## What you are asked to do
A word-for-word repetition of the records beneath this task is the expected answer.

[The input]

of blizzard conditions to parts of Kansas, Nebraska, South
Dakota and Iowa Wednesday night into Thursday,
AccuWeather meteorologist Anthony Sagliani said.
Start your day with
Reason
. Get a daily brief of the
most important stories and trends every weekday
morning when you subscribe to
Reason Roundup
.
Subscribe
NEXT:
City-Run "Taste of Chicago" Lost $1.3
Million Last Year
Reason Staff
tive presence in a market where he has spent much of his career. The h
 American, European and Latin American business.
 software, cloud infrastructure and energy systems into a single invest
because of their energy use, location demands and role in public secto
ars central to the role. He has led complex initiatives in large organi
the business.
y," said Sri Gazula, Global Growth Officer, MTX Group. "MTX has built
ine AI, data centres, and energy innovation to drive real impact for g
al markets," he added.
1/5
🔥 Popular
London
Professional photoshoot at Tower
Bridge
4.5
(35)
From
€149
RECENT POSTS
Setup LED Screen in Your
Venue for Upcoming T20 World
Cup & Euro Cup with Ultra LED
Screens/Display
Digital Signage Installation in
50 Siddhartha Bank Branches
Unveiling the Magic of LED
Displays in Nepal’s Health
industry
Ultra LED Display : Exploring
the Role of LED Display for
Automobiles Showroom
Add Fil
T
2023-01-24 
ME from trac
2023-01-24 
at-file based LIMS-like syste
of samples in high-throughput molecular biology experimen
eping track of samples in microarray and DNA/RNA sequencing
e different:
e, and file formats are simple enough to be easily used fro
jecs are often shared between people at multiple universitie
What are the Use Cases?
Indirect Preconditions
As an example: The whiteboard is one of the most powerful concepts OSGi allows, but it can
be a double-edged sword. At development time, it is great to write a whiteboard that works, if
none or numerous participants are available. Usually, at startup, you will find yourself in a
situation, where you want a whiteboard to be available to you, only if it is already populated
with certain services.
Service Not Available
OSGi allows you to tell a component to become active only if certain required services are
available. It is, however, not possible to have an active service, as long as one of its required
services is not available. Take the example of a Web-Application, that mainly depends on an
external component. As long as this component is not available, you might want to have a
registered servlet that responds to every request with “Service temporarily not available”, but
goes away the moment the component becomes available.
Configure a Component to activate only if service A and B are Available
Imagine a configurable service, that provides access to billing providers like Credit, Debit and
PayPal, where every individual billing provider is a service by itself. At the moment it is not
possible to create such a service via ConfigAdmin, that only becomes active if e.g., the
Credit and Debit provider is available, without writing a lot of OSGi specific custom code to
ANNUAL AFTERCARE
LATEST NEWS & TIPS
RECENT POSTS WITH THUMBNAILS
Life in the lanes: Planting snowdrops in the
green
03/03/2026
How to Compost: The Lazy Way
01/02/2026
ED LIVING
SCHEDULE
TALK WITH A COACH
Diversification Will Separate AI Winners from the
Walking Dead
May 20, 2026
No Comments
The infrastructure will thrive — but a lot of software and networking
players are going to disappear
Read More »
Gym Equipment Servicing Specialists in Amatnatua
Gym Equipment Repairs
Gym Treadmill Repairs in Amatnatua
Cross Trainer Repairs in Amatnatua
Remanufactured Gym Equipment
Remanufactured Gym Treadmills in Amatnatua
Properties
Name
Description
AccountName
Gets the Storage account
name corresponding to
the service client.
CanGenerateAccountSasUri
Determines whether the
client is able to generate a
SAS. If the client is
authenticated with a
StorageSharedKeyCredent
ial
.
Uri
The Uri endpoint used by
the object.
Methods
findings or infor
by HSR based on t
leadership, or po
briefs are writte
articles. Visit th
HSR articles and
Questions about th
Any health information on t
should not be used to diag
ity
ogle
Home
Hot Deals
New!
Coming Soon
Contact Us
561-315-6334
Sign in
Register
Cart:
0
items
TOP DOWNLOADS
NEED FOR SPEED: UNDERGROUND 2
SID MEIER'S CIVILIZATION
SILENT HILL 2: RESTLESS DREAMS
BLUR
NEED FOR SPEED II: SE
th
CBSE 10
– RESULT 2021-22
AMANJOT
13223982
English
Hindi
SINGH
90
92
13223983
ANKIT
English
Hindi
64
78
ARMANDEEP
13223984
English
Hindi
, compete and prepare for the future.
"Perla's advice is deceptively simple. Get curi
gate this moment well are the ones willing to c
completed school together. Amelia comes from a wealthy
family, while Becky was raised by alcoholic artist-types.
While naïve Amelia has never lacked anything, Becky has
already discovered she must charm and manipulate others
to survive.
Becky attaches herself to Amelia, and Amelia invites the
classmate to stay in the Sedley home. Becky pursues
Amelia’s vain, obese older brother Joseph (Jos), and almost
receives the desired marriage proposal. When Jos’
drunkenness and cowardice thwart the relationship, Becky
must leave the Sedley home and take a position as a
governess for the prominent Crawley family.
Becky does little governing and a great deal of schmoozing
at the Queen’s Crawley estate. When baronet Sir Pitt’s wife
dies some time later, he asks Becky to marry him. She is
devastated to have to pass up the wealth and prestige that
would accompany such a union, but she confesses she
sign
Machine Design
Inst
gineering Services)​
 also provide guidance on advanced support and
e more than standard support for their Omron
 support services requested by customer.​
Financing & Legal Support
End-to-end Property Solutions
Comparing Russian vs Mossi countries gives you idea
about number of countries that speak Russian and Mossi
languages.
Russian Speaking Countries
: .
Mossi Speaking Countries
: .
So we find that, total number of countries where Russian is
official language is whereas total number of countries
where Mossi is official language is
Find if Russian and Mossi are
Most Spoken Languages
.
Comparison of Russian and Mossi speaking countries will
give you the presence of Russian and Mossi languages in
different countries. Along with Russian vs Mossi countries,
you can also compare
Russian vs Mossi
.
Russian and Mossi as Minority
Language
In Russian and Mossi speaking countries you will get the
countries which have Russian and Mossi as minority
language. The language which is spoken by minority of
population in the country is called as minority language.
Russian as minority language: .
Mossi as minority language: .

[/The input]

## Expected answer
of blizzard conditions to parts of Kansas, Nebraska, South
Dakota and Iowa Wednesday night into Thursday,
AccuWeather meteorologist Anthony Sagliani said.
Start your day with
Reason
. Get a daily brief of the
most important stories and trends every weekday
morning when you subscribe to
Reason Roundup
.
Subscribe
NEXT:
City-Run "Taste of Chicago" Lost $1.3
Million Last Year
Reason Staff
tive presence in a market where he has spent much of his career. The h
 American, European and Latin American business.
 software, cloud infrastructure and energy systems into a single invest
because of their energy use, location demands and role in public secto
ars central to the role. He has led complex initiatives in large organi
the business.
y," said Sri Gazula, Global Growth Officer, MTX Group. "MTX has built
ine AI, data centres, and energy innovation to drive real impact for g
al markets," he added.
1/5
🔥 Popular
London
Professional photoshoot at Tower
Bridge
4.5
(35)
From
€149
RECENT POSTS
Setup LED Screen in Your
Venue for Upcoming T20 World
Cup & Euro Cup with Ultra LED
Screens/Display
Digital Signage Installation in
50 Siddhartha Bank Branches
Unveiling the Magic of LED
Displays in Nepal’s Health
industry
Ultra LED Display : Exploring
the Role of LED Display for
Automobiles Showroom
Add Fil
T
2023-01-24 
ME from trac
2023-01-24 
at-file based LIMS-like syste
of samples in high-throughput molecular biology experimen
eping track of samples in microarray and DNA/RNA sequencing
e different:
e, and file formats are simple enough to be easily used fro
jecs are often shared between people at multiple universitie
What are the Use Cases?
Indirect Preconditions
As an example: The whiteboard is one of the most powerful concepts OSGi allows, but it can
be a double-edged sword. At development time, it is great to write a whiteboard that works, if
none or numerous participants are available. Usually, at startup, you will find yourself in a
situation, where you want a whiteboard to be available to you, only if it is already populated
with certain services.
Service Not Available
OSGi allows you to tell a component to become active only if certain required services are
available. It is, however, not possible to have an active service, as long as one of its required
services is not available. Take the example of a Web-Application, that mainly depends on an
external component. As long as this component is not available, you might want to have a
registered servlet that responds to every request with “Service temporarily not available”, but
goes away the moment the component becomes available.
Configure a Component to activate only if service A and B are Available
Imagine a configurable service, that provides access to billing providers like Credit, Debit and
PayPal, where every individual billing provider is a service by itself. At the moment it is not
possible to create such a service via ConfigAdmin, that only becomes active if e.g., the
Credit and Debit provider is available, without writing a lot of OSGi specific custom code to
ANNUAL AFTERCARE
LATEST NEWS & TIPS
RECENT POSTS WITH THUMBNAILS
Life in the lanes: Planting snowdrops in the
green
03/03/2026
How to Compost: The Lazy Way
01/02/2026
ED LIVING
SCHEDULE
TALK WITH A COACH
Diversification Will Separate AI Winners from the
Walking Dead
May 20, 2026
No Comments
The infrastructure will thrive — but a lot of software and networking
players are going to disappear
Read More »
Gym Equipment Servicing Specialists in Amatnatua
Gym Equipment Repairs
Gym Treadmill Repairs in Amatnatua
Cross Trainer Repairs in Amatnatua
Remanufactured Gym Equipment
Remanufactured Gym Treadmills in Amatnatua
Properties
Name
Description
AccountName
Gets the Storage account
name corresponding to
the service client.
CanGenerateAccountSasUri
Determines whether the
client is able to generate a
SAS. If the client is
authenticated with a
StorageSharedKeyCredent
ial
.
Uri
The Uri endpoint used by
the object.
Methods
findings or infor
by HSR based on t
leadership, or po
briefs are writte
articles. Visit th
HSR articles and
Questions about th
Any health information on t
should not be used to diag
ity
ogle
Home
Hot Deals
New!
Coming Soon
Contact Us
561-315-6334
Sign in
Register
Cart:
0
items
TOP DOWNLOADS
NEED FOR SPEED: UNDERGROUND 2
SID MEIER'S CIVILIZATION
SILENT HILL 2: RESTLESS DREAMS
BLUR
NEED FOR SPEED II: SE
th
CBSE 10
– RESULT 2021-22
AMANJOT
13223982
English
Hindi
SINGH
90
92
13223983
ANKIT
English
Hindi
64
78
ARMANDEEP
13223984
English
Hindi
, compete and prepare for the future.
"Perla's advice is deceptively simple. Get curi
gate this moment well are the ones willing to c
completed school together. Amelia comes from a wealthy
family, while Becky was raised by alcoholic artist-types.
While naïve Amelia has never lacked anything, Becky has
already discovered she must charm and manipulate others
to survive.
Becky attaches herself to Amelia, and Amelia invites the
classmate to stay in the Sedley home. Becky pursues
Amelia’s vain, obese older brother Joseph (Jos), and almost
receives the desired marriage proposal. When Jos’
drunkenness and cowardice thwart the relationship, Becky
must leave the Sedley home and take a position as a
governess for the prominent Crawley family.
Becky does little governing and a great deal of schmoozing
at the Queen’s Crawley estate. When baronet Sir Pitt’s wife
dies some time later, he asks Becky to marry him. She is
devastated to have to pass up the wealth and prestige that
would accompany such a union, but she confesses she
sign
Machine Design
Inst
gineering Services)​
 also provide guidance on advanced support and
e more than standard support for their Omron
 support services requested by customer.​
Financing & Legal Support
End-to-end Property Solutions
Comparing Russian vs Mossi countries gives you idea
about number of countries that speak Russian and Mossi
languages.
Russian Speaking Countries
: .
Mossi Speaking Countries
: .
So we find that, total number of countries where Russian is
official language is whereas total number of countries
where Mossi is official language is
Find if Russian and Mossi are
Most Spoken Languages
.
Comparison of Russian and Mossi speaking countries will
give you the presence of Russian and Mossi languages in
different countries. Along with Russian vs Mossi countries,
you can also compare
Russian vs Mossi
.
Russian and Mossi as Minority
Language
In Russian and Mossi speaking countries you will get the
countries which have Russian and Mossi as minority
language. The language which is spoken by minority of
population in the country is called as minority language.
Russian as minority language: .
Mossi as minority language: .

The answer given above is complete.